Dodington clearly missed his late patron’s relaxed expansiveness. He often struggled to penetrate Augusta’s ingrained reticence, but did all he could to support and encourage her. He recorded his somewhat stuttering progress in his diary, a rueful chronicle of his efforts to persuade Augusta to adopt what he saw as politic courses of action. It was not an easy task. He soon saw there was no chance at all that Frederick’s death might have opened the way for a serious reconciliation with the rest of the royal family. Beneath the blandly compliant surface she presented to her in-laws throughout her married life, Augusta hid a settled dislike and disrespect for all her Hanoverian relations which was evident from the earliest days of her widowhood. In 1752, she and Dodington were enjoying a gossip about the Dorset family. Dodington opined that ‘there were oddnesses about them that were peculiar to that family, and that I had often told them so. She said that there was something odd about them, and laughing, [she] added that she knew but one family that was more odd, and she would not name that family for the world.’ 49It was a rare moment of playfulness – and the only instance of Augusta’s laughter in the whole of Dodington’s diary. Her antipathy was usually expressed with far greater resentment, seen most starkly in her attitude to the king. As Frederick’s wife, she had shared in all the humiliations that had been heaped upon him by his father; then, for over a decade, she had witnessed all her husband’s attempts to harass and embarrass George through the medium of politics. Her husband’s hostility and suspicion had defined her attitude to her father-in-law for twenty years, and continued to do so long after he was dead.

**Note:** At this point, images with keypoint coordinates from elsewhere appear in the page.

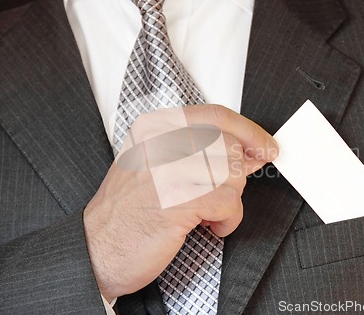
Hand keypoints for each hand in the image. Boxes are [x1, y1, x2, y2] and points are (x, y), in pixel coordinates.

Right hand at [83, 105, 277, 300]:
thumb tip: (251, 150)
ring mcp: (168, 169)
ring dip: (228, 201)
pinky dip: (227, 220)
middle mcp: (161, 142)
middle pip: (230, 147)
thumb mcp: (161, 168)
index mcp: (155, 128)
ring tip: (204, 212)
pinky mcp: (178, 200)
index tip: (266, 146)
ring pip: (233, 175)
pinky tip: (207, 225)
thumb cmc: (129, 210)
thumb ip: (204, 154)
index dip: (249, 130)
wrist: (97, 248)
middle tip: (216, 195)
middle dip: (233, 178)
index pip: (217, 115)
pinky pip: (229, 203)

Augusta knew these were views that could have no outward expression. She told Dodington she fully understood ‘that, to be sure, it was hers and her family’s business to keep well with the king’. 50In public, she assiduously cultivated the role of dutiful daughter-in-law, obedient and tractable; but in private, she had nothing but contempt for her father-in-law. She was bitterly angry that George had refused to settle Frederick’s debts, which she considered a slight to his posthumous reputation, and furious when he refused to release to her the revenues from the Duchy of Cornwall that he had claimed for himself after the prince’s death. As she described how she had berated and harangued the king on the vexed subject, Dodington’s politician’s spirits sank; he was not surprised to hear that George rarely visited now. His absence did nothing to make Augusta’s heart grow fonder. Over a period of six months, Dodington heard her speak favourably of the king only once, and considered it so remarkable that he made a special note of it.